Clean Energy Wire aims to provide international journalist colleagues with guidance in the aftermath of the unusual Bundestagswahl 2021. Together with three seasoned observers of German politics, we aim to find out what the fresh start for the government of Europe's industrial leader means for international climate and energy policy. Join our election follow-up on 30 September at 4 pm CET and find out which stories the election outcome holds for your audience; what the often strenuous process of forming a viable coalition could bring; and what stakeholders in German society, from powerful industrial groups and mighty carmakers to tenacious environmental groups and rebellious teenage protesters, make of the result.
To make our debate as productive and lively as possible, we encourage you to think of a few questions that you want answered after the ballots are counted.
Find inspiration for your questions in our dossier on the election and stay up to date on CLEW's Twitter feed under the tag #BTW21
|16.00 - 16.10||
Welcome and introduction: Recap of the election night and its aftermath
by moderator Benjamin Wehrmann, Clean Energy Wire
|16.10 - 16.25||
“Climate election” – a deserved title for the 2021 vote?
by Emma Thomasson, Senior Berlin Correspondent at Thomson Reuters
|16.25 - 16.40||
Avoiding the void: Why EU energy & climate policy cannot afford a leaderless Germany
by Eva Zimmermann, Analyst at Aurora Energy Research
|16.40 - 16.55||
Whither they go: What Germany’s parties make of the election result and what role climate policy will play
by Christian Grimm, Berlin Correspondent Augsburger Allgemeine
|16.55 - 17.25||Discussion and Q&A|
|17.25 - 17.30||Conclusions and outlook|
Emma Thomasson is a senior correspondent at Reuters news agency, and has been based in Berlin since 2013. She writes about German business, politics and economics. Previously she worked for Reuters in the Netherlands, Switzerland and South Africa. Her first job as a trainee journalist was in Bonn, when Helmut Kohl was still chancellor. Originally from Britain, she is now a dual German-British national and is voting in this year’s election for the first time. She studied politics and economics in Oxford, UK.

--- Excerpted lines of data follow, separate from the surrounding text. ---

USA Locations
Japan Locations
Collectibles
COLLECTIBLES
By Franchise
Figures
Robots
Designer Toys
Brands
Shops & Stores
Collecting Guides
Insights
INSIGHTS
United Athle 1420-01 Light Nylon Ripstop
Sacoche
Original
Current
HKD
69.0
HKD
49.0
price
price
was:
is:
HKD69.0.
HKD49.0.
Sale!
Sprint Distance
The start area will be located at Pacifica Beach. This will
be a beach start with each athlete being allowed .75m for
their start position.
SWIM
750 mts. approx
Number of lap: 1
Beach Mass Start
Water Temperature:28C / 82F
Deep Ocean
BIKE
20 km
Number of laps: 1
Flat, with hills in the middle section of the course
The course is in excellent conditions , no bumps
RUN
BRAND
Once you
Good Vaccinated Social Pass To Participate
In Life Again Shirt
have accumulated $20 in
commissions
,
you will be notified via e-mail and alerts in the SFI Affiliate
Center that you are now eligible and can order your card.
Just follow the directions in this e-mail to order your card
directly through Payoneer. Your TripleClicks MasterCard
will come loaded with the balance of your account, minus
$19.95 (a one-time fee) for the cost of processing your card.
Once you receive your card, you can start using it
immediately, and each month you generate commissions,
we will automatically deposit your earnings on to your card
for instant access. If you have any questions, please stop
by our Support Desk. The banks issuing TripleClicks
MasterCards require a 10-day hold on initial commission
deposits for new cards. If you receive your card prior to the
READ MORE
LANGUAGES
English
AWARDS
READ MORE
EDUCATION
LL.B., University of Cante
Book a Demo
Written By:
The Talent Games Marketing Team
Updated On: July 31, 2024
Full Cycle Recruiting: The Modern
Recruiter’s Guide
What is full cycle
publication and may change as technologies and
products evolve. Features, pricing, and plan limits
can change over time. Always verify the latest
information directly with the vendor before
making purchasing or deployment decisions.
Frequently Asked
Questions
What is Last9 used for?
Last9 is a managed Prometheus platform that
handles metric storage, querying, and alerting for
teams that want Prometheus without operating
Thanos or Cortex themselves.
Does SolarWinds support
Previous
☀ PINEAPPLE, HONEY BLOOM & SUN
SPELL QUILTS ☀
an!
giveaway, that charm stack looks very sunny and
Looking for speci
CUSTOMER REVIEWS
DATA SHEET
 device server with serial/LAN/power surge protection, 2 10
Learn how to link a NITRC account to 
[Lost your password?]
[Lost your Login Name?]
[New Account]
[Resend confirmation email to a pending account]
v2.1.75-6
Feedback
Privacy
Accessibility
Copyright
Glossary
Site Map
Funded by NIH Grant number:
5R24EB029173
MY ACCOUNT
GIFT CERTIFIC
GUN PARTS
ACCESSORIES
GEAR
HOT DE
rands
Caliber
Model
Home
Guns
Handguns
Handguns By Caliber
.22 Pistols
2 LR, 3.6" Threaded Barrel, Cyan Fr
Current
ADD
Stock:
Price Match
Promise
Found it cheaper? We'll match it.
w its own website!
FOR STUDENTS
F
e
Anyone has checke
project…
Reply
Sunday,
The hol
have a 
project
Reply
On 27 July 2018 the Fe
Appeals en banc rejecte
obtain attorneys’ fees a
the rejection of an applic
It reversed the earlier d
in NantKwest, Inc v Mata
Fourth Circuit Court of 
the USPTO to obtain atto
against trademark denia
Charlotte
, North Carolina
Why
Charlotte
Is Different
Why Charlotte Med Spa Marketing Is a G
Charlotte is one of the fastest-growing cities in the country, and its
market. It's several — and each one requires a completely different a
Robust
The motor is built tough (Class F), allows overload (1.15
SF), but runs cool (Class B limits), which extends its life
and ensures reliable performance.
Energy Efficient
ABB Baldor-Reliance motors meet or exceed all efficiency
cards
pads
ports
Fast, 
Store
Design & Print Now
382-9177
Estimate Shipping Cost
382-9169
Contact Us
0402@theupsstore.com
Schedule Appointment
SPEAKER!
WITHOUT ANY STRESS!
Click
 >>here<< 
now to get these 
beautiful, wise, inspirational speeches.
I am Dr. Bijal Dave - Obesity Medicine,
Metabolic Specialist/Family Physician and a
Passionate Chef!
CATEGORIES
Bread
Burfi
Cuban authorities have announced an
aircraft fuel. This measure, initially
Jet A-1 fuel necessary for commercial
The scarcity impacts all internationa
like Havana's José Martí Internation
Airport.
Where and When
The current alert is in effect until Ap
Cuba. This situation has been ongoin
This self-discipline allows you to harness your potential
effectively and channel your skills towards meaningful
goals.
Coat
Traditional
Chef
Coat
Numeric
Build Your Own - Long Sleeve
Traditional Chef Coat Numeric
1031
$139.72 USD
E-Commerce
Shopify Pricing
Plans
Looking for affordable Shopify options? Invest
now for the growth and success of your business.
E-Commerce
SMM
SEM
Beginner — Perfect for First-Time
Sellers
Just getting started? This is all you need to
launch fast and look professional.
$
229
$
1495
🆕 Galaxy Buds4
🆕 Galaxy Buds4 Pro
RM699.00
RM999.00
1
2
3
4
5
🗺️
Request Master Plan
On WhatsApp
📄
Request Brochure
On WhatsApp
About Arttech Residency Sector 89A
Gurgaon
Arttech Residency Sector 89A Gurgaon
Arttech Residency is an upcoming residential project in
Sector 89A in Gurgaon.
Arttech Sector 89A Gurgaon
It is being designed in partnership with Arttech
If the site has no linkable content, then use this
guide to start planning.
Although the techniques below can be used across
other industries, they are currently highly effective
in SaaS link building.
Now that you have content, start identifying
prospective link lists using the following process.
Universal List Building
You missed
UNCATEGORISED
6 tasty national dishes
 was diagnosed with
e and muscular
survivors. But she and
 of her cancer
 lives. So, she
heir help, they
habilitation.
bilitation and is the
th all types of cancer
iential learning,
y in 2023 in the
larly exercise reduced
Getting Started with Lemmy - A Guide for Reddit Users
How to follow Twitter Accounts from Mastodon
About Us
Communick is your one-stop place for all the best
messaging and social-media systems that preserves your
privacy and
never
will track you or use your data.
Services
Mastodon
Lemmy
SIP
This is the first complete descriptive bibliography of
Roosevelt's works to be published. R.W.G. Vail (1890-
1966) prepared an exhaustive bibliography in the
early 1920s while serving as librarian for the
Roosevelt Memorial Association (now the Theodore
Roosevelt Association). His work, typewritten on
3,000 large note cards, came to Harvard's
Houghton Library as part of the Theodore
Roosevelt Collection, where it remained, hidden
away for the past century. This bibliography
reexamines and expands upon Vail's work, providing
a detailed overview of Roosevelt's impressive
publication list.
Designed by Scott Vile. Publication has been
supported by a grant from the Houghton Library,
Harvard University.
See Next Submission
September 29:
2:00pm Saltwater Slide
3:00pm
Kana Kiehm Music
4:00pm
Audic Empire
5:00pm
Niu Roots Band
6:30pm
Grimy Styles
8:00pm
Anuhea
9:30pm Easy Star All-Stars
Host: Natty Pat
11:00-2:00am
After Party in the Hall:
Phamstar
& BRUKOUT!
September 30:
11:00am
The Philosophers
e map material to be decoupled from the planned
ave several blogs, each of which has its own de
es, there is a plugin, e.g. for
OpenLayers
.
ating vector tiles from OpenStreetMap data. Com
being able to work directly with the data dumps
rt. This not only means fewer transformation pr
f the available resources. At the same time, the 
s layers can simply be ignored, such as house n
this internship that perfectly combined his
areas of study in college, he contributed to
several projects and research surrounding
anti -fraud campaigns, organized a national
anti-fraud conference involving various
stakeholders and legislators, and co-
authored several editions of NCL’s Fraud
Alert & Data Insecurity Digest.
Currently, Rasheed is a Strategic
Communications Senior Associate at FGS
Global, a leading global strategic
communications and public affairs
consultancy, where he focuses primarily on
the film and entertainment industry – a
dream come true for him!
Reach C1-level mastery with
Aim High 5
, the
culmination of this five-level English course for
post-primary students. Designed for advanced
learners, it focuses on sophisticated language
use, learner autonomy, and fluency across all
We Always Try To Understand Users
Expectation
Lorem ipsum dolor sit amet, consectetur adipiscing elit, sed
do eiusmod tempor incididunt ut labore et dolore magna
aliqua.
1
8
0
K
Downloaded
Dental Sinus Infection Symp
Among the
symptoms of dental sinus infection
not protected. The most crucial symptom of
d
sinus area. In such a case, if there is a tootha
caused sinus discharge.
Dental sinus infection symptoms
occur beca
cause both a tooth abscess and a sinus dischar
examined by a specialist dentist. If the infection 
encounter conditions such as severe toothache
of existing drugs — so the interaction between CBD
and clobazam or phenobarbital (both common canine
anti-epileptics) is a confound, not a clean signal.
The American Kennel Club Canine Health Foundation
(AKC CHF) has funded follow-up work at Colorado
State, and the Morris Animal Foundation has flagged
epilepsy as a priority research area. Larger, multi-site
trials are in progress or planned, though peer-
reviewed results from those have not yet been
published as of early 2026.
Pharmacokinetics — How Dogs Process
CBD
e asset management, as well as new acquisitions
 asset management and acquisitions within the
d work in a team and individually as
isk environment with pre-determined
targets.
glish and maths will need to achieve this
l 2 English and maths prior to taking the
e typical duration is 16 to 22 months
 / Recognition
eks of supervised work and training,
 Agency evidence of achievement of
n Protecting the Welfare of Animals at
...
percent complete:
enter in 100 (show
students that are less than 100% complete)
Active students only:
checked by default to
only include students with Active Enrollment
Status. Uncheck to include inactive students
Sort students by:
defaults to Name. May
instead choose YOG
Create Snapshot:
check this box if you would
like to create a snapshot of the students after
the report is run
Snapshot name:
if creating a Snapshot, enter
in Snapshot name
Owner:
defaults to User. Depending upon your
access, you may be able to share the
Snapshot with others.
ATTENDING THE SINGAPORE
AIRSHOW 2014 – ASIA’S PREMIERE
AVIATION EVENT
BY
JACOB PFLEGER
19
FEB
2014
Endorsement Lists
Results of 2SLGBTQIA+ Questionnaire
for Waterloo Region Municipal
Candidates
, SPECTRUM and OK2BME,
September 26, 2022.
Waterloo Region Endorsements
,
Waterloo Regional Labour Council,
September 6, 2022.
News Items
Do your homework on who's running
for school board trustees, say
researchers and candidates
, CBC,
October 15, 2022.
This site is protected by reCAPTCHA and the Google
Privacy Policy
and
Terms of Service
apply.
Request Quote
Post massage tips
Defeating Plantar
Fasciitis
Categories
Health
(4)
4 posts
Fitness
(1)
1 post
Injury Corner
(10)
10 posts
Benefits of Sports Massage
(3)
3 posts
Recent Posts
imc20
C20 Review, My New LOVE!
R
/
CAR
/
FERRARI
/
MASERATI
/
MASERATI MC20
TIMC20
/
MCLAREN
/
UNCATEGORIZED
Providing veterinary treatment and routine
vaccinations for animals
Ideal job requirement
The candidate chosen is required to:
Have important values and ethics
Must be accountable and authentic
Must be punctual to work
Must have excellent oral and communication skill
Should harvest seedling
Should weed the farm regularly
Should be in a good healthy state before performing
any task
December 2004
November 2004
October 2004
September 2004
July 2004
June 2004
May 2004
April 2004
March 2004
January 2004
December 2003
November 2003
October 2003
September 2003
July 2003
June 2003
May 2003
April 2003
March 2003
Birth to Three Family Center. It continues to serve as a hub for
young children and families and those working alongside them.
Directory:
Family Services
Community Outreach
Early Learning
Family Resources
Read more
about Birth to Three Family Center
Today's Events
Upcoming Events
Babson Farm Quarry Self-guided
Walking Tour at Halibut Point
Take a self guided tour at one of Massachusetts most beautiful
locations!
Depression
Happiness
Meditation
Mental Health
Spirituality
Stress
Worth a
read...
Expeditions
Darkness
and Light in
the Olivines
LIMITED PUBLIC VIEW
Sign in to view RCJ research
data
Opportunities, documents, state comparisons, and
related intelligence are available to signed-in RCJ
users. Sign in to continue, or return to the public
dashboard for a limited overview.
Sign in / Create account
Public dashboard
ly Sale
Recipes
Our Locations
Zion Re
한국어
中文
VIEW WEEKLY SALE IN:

Eva Zimmermann is an analyst in Aurora Energy Research's German power market team. In this role she recently worked on projects on security of supply, the tightened German climate targets and the federal elections. Before joining Aurora, Eva was working as a parliamentary assistant at the German Bundestag. She studied International Relations, political science and public administration in Berlin, Konstanz and Moscow.
Christian Grimm is a Berlin correspondent for the Augsburger Allgemeine, one of the biggest local newspapers in Germany. Before he joined the paper, Christian was working several years as a Reporter for Dow Jones Newswires (German Service) and contributed to the Wall Street Journal. He studied journalism and political science in Leipzig, Strasbourg and Jena.